Omron Automatic Blood Pressure Monitor Model HEM-790IT — Review
© 2011 Peter Free
30 January 2011
Works well, but monitor memory-to-computer software doesn’t work at all
These battery operated monitors facilitate one-handed use and eliminate the stethoscope that manual sphygmomanometers require.
The velcro-secured cuff has a notch for the right thumb and a bold, blue centerline that makes it easy to align it properly on the left arm. It’s a little clumsier to use on the right arm.
Hitting the start button pumps the cuff up and begins the automatic air release that ultimately results in a digital readout for systolic/diastolic pressure and pulse rate. The readout also shows the date and time the measurement was taken.
The monitor’s memory stores two people’s readings, so that they can be retrieved separately afterward.
However, the software that was designed to transfer this memory to a PC did not work at all on my Windows XP computer.
When contacted, it I had the impression that Omron knew about the problem, but was unwilling or unable to do anything about it. The filename for the software indicated that its creation long preceded the XP operating system.
Consequently, it makes more sense to buy the version of this Omron that comes without software.
Accurate for me
This model is reasonably accurate in its readings. They compare well with those that I take manually.
The Omron and manual readings also come out in the same range as those taken at physicians’ offices and with those the automatic machines one sometimes can use chain stores.
One should follow proper blood pressure-taking protocol
Before using a manual cuff or automated one, read up on the proper protocol for taking blood pressure and be sure the cuff is the right size for your arm.
Most medical technicians, nurses, and physicians take blood pressure incorrectly.

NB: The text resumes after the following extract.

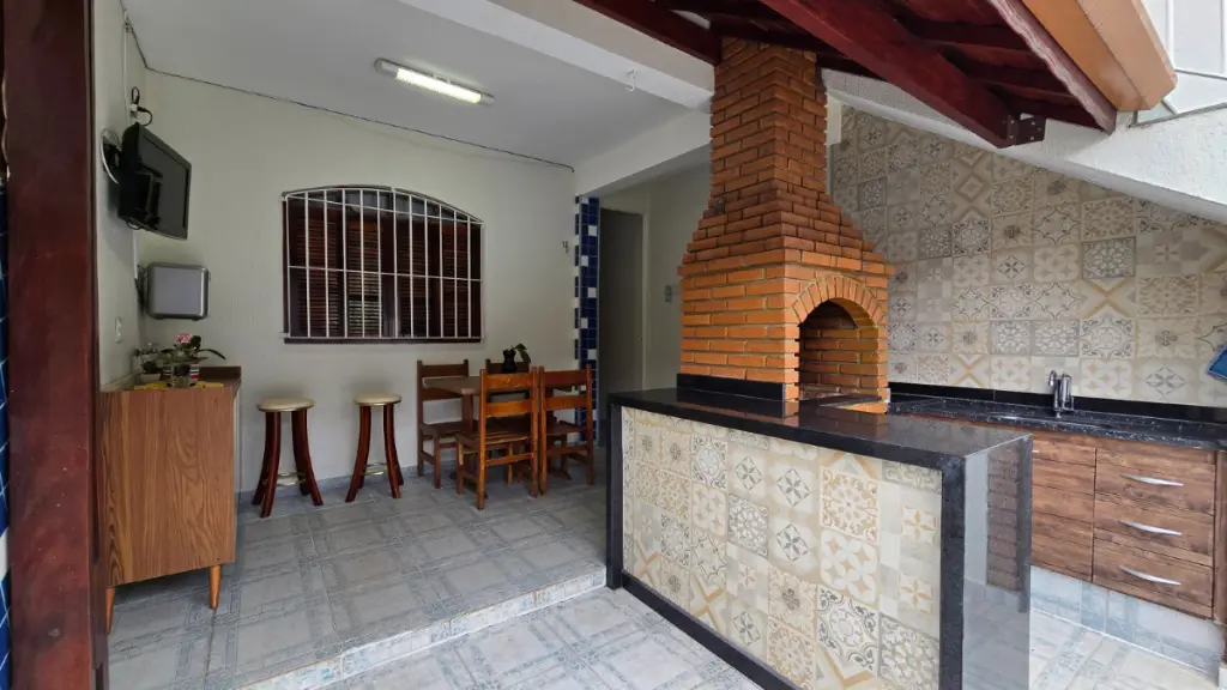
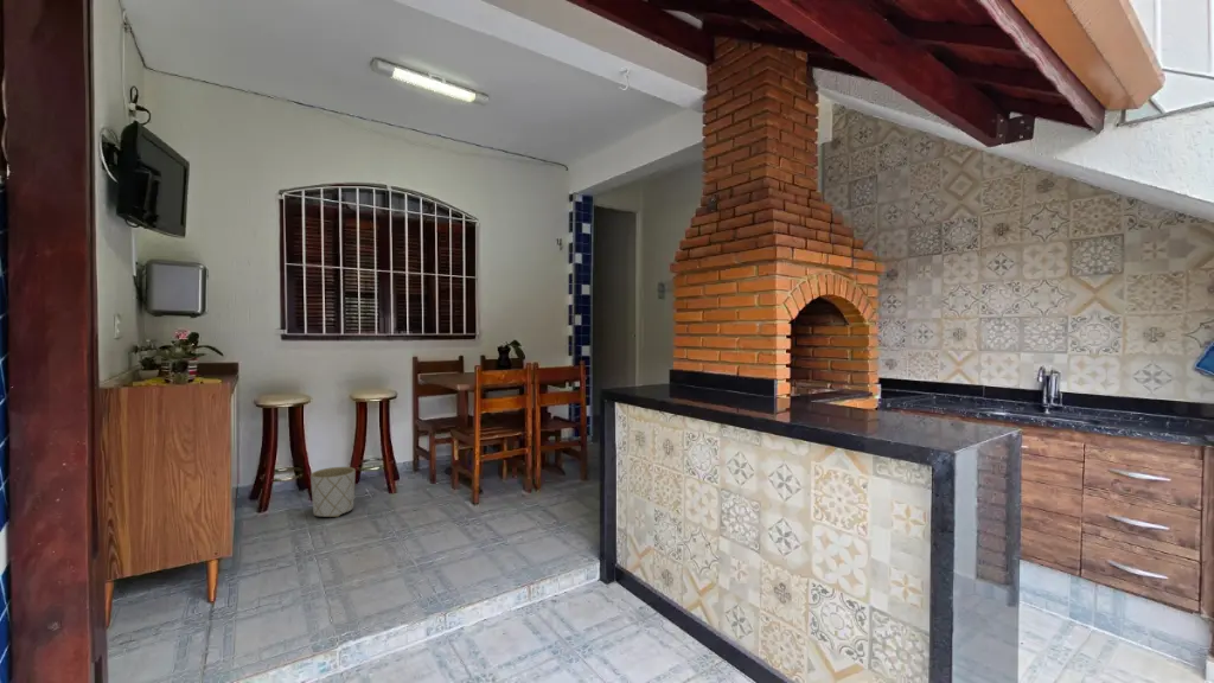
+ planter [309,466,357,518]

The time constraints of busy office practices make it difficult not to.
For me and many other people, incorrect pressure-taking protocol almost always results in significantly higher pressures than the proper procedure generates. This can matter, if you want to avoid being put on medications that are not actually necessary. (Which, not so coincidentally, is why I bought my first manually-operated cuff decades ago.)
Recommended — but buy the model without the software (unless it claims to be compatible with your the exact version of your specifically named operating system)
It’s a nice tool. Mine came with a carrying case.